V. Pra onde estamos indo?

Tudo o que a música tem dito é uma coisa que o ouvinte sabia de alguma maneira. Faltava um guia pra levar o ouvinte a este ponto. “O que a fatalidade maneja, com potência o verbo envolve”, frase de apresentação incluída no Bandcamp do Insignificanto, mais precisamente no lançamento “Eva Mitocondrial”. Mas o que é fatalidade? Como evidenciar o fatalismo na música? Por isso é necessário a composição de um elemento negativo. O ouvinte deve sentir um impulso originário, algo paralelamente antes/além da manifestação do gênero enquanto delimitação sonora. Me parece que os caminhos mais radicais, como os artistas do selo Seminal Records estão conceitualmente (ainda que não intencionalmente) construindo. É algo muito feroz na disseminação da música enquanto experiência.

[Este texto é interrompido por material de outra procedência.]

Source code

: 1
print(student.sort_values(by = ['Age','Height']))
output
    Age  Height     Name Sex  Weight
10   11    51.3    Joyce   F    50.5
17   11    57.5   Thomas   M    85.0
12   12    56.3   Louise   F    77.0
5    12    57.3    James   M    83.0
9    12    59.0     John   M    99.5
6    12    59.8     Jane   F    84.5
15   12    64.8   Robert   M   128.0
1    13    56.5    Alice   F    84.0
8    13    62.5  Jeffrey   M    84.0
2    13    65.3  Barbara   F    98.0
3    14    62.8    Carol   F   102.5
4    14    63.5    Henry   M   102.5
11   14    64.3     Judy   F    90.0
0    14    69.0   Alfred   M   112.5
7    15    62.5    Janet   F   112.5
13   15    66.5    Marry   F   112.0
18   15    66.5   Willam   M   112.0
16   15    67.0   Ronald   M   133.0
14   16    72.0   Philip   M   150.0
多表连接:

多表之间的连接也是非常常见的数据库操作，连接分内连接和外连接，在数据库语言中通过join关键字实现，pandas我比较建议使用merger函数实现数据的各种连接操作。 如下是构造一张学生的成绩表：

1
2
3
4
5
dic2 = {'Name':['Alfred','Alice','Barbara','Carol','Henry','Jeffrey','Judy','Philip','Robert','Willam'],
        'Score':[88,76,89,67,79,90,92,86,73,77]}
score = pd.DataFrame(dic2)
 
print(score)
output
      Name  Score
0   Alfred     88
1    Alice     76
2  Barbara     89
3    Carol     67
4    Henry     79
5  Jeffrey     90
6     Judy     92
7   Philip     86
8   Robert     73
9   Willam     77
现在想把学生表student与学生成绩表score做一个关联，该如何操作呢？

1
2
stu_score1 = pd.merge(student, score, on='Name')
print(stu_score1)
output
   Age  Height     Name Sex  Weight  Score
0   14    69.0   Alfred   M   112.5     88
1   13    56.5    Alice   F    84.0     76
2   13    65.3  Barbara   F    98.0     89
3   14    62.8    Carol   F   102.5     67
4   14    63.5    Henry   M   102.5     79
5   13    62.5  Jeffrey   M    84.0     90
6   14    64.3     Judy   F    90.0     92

Não é possível estabelecer-se em bases rasas. Na errância não se apenas constrói um novo espaço, mas também se determina a ocupação de uma época. “Carrossel da Orgia: Vomitório Vaginal x God Pussy x Possuído Pela Girafa” (ouça aqui) ocupa histrionicamente um campo desajeitado, em que o subjetivo é aniquilado pelo mero e inescrupuloso escracho. Não se trata de ser “original” ou apenas a apropriação de elementos externos pra uma retaliação ruidosa; se há um objeto a ser ofendido, este mesmo objeto (a música) é que vai causar uma relação que pode lembrar o ouvinte de visitar cantos esquecidos.